2005-03-31

Ha!

I tried posting this morning via bloggers 'email to post' feature, but for whatever reason it decided to be stupid and not post it. It just now bounced it back to me finally. Anyway, on to the post:

You've gotta love an article that uses the phrase 'turd burglar'. LOL
Yahoo Story!

--JOsh

R.I.P. Mitch

Sad news today, one of my favorite comedians, Mitch Hedberg, has passed away.

He will be missed.

--JOsh

How do you screw up something so simple and convenient?

Today Jason and I went to KFC for lunch. On our last trip, we noticed that they had slightly come into the modern era of fast food by accepting debit cards, but no credit cards, unlike just about every other fast food place in the US. They had some hokey little swipe machine next to the register, on a cardboard pedestal, like it was a retail display to get you to buy the thing.

So I decided since I was a little short on cash, I'd just use my debit card to buy lunch. The cashier rings me up, and I tell her I want to do debit. Simple, right? Nope. It's not bad enough that their machine is 'debit-only'. In order to use it, you HAVE to get cash back, and they charge you $0.99 to use the thing, just like an ATM. Why on earth would they go this route, instead of just sucking it up and getting credit card processing? Guess I won't be using a debit card there anytime soon.


--JOsh

2005-03-30

Dude, am I going deaf or did he just say we could fuck his wife?

I'm sure many of you are like me and carry around a set of car keys in your pocket. Don't you hate getting stabbed in the leg with them? Wouldn't it be cool if every manufacturer had a flip key system like the Audi/VW like flip/switchblade key? For those that don't know what I'm talking about:


The key folds up nicely to be a nice, small, non-stabby object that will sit happily in your pocket, not stabbing your leg.

After a little searching, it appears that some enterprising person has come up with something similar and is selling them on eBay. http://search.ebay.com/switchblade-key

Now only if we could add a house key to that and have everything tucked away nice and neatly.


--JOsh

2005-03-29

Hey, this isn't where I parked my car...

On our weekly Tuesday noontime jaunt to Best Buy today, Jason happened to notice this in the DVD New Releases aisle:



You'd think Best Buy wouldn't want a DVD w/ a WalMart sticker on it...

--JOsh

2005-03-22

Disturbing...

Ok, so most of you know I work part time @ Target. And if you didn't, well, now you do.

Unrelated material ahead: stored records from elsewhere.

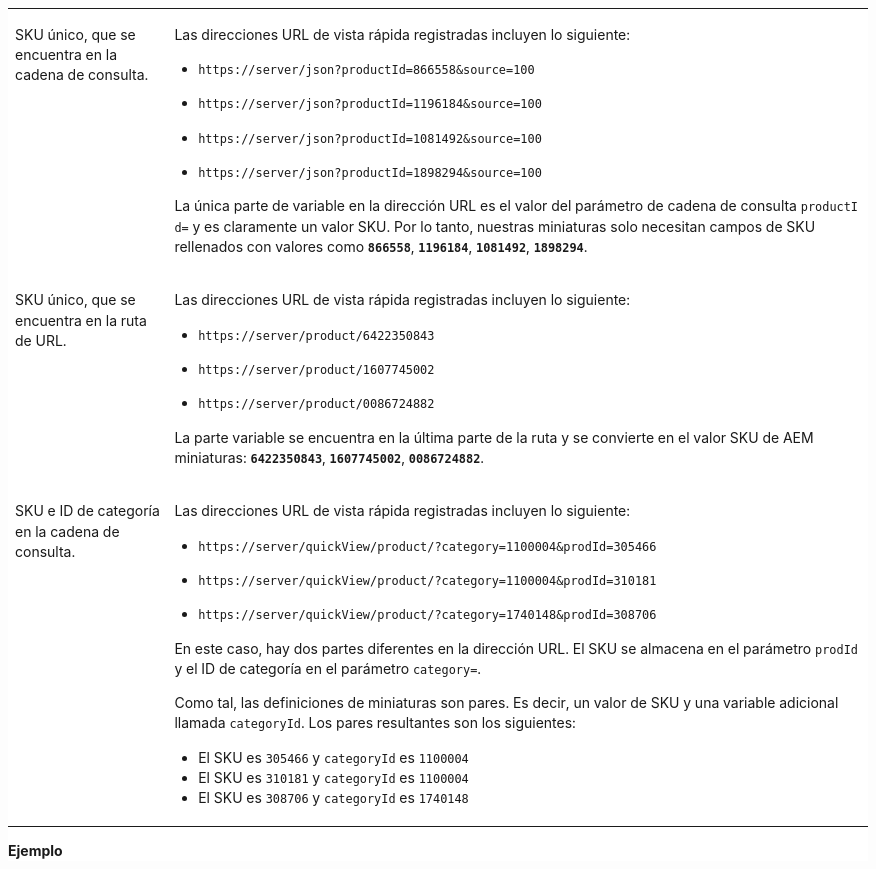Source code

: <table> 
     <tbody> 
      <tr> 
       <td><p>SKU único, que se encuentra en la cadena de consulta.</p> </td> 
       <td><p>Las direcciones URL de vista rápida registradas incluyen lo siguiente:</p> 
        <ul> 
         <li><p><code>https://server/json?productId=866558&amp;source=100</code></p> </li> 
         <li><p><code>https://server/json?productId=1196184&amp;source=100</code></p> </li> 
         <li><p><code>https://server/json?productId=1081492&amp;source=100</code></p> </li> 
         <li><p><code>https://server/json?productId=1898294&amp;source=100</code></p> </li> 
        </ul> <p>La única parte de variable en la dirección URL es el valor del parámetro de cadena de consulta <code>productId=</code> y es claramente un valor SKU. Por lo tanto, nuestras miniaturas solo necesitan campos de SKU rellenados con valores como <strong><code>866558</code></strong>, <strong><code>1196184</code></strong>, <strong><code>1081492</code></strong>, <strong><code>1898294</code></strong>.</p> </td> 
      </tr> 
      <tr> 
       <td><p>SKU único, que se encuentra en la ruta de URL.</p> </td> 
       <td><p>Las direcciones URL de vista rápida registradas incluyen lo siguiente:</p> 
        <ul> 
         <li><p><code>https://server/product/6422350843</code></p> </li> 
         <li><p><code>https://server/product/1607745002</code></p> </li> 
         <li><p><code>https://server/product/0086724882</code></p> </li> 
        </ul> <p>La parte variable se encuentra en la última parte de la ruta y se convierte en el valor SKU de AEM miniaturas: <strong><code>6422350843</code></strong>, <strong><code>1607745002</code></strong>, <strong><code>0086724882</code></strong>.</p> </td> 
      </tr> 
      <tr> 
       <td><p>SKU e ID de categoría en la cadena de consulta.</p> </td> 
       <td><p>Las direcciones URL de vista rápida registradas incluyen lo siguiente:</p> 
        <ul> 
         <li><p><code>https://server/quickView/product/?category=1100004&amp;prodId=305466</code></p> </li> 
         <li><p><code>https://server/quickView/product/?category=1100004&amp;prodId=310181</code></p> </li> 
         <li><p><code>https://server/quickView/product/?category=1740148&amp;prodId=308706</code></p> </li> 
        </ul> <p>En este caso, hay dos partes diferentes en la dirección URL. El SKU se almacena en el parámetro <code>prodId</code> y el ID de categoría en el parámetro <code>category=</code>.</p> <p>Como tal, las definiciones de miniaturas son pares. Es decir, un valor de SKU y una variable adicional llamada <code>categoryId</code>. Los pares resultantes son los siguientes:</p> 
        <ul> 
         <li>El SKU es <code>305466</code> y <code>categoryId</code> es  <code>1100004</code></li> 
         <li>El SKU es <code>310181</code> y <code>categoryId</code> es  <code>1100004</code></li> 
         <li>El SKU es <code>308706</code> y <code>categoryId</code> es  <code>1740148</code></li> 
        </ul> <p> </p> </td> 
      </tr> 
     </tbody> 
    </table> </td> 
  </tr> 
  <tr>
</table>

**Ejemplo**
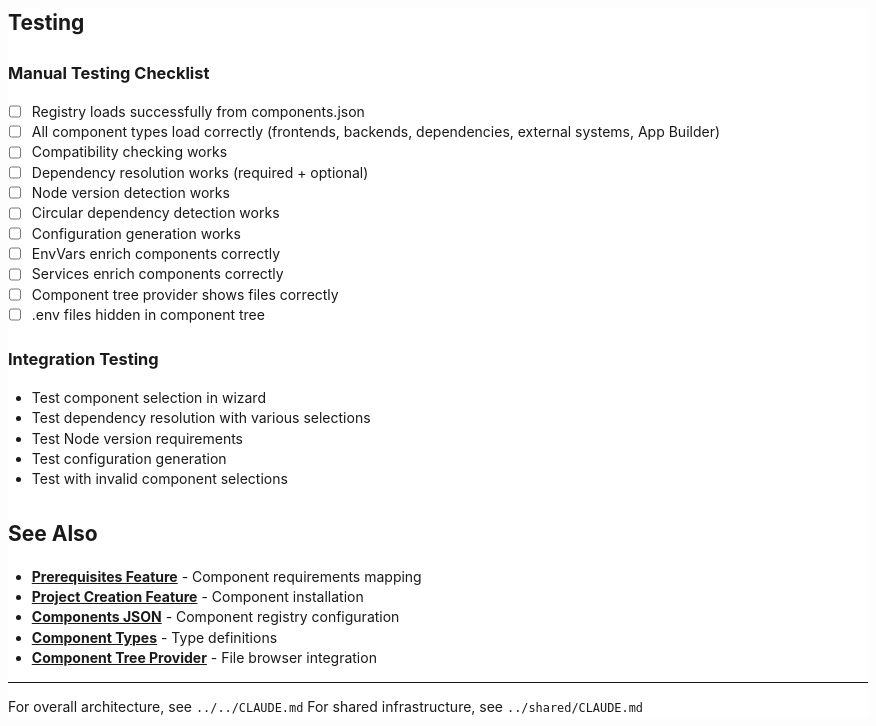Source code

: ## Testing

### Manual Testing Checklist
- [ ] Registry loads successfully from components.json
- [ ] All component types load correctly (frontends, backends, dependencies, external systems, App Builder)
- [ ] Compatibility checking works
- [ ] Dependency resolution works (required + optional)
- [ ] Node version detection works
- [ ] Circular dependency detection works
- [ ] Configuration generation works
- [ ] EnvVars enrich components correctly
- [ ] Services enrich components correctly
- [ ] Component tree provider shows files correctly
- [ ] .env files hidden in component tree

### Integration Testing
- Test component selection in wizard
- Test dependency resolution with various selections
- Test Node version requirements
- Test configuration generation
- Test with invalid component selections

## See Also

- **[Prerequisites Feature](../prerequisites/README.md)** - Component requirements mapping
- **[Project Creation Feature](../project-creation/README.md)** - Component installation
- **[Components JSON](../../templates/components.json)** - Component registry configuration
- **[Component Types](../../types/index.ts)** - Type definitions
- **[Component Tree Provider](../../providers/componentTreeProvider.ts)** - File browser integration

---

For overall architecture, see `../../CLAUDE.md`
For shared infrastructure, see `../shared/CLAUDE.md`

Anyway, I was at work tonight, and while stocking stuff in the pet aisle in the back room, I came across two disturbing products.

The first was this:

Ok, I just don't get it. Easy cheese for dogs? It even comes in multiple flavors, Peanut Butter, Liver Paste, 'Fresh Breath', and Chicken. The scary part? Nowhere on the can does it have something along the lines of 'not fit for human consumption'. For all I know, the Easy Cheese people weren't selling enough, so they just switched cans and started filling dog treats.

The second was this:

Iams Gravy for Dogs. Now I know that Gravy Train's been around for ages, but have we really come to a point that we need bottled gravy for our dogs?

--JOsh

2005-03-14

Ryan's a horrible quilter...

Ok, so today @ Wendy's, a great thought crossed my mind. Wouldn't it be great if instead of telling the cashier your order, you had a 'preference' card of sorts they could just scan?

I hate tomatoes on sandwiches. Usually every place I go, I order my food sans the little red, seeded devils. My Wendy's order usually goes something like this: Spicy combo, no tomato, no lettuce, add onion. Substitute chili for the fries, add onions & cheese to the chili, and I'll have Dr. Pepper to drink. Now - the poor person entering that all into the computer gets halfway done subtracting out my lettuce and tomatoes, and then gets stuck. The cash register usually tries to be smarter than it is, so it's already prompted them for a drink, thereby screwing up their ability to go back and substitute the chili, as well as add the onions and cheese. Wouldn't it be so much easier to bypass all that w/ a scan? Heck, you could even go to a system like a lottery ticket, you scribble out what you want, and feed it in. If you're not a picky eater, you just order by number as usual.

Jason brought up the point that the main reason for the order boards that display your order in the drive through is to eliminate mistakes in the order process, thereby saving money. Why not bring those cost savings and simplicity to the counter?

Further discussion led to an idea to have touch screen menus/station @ the tables where you could stick your card in and update your preferences. Ideally, you'd also be able to update your preferences via an online interface as well. Possibly it would then be pushed down to your card next time you used it in one of the table stations.

I think I've got more on this in my head, but I'll throw this out there for now, as I know Jason has some ideas he'd like to expound on w/ this.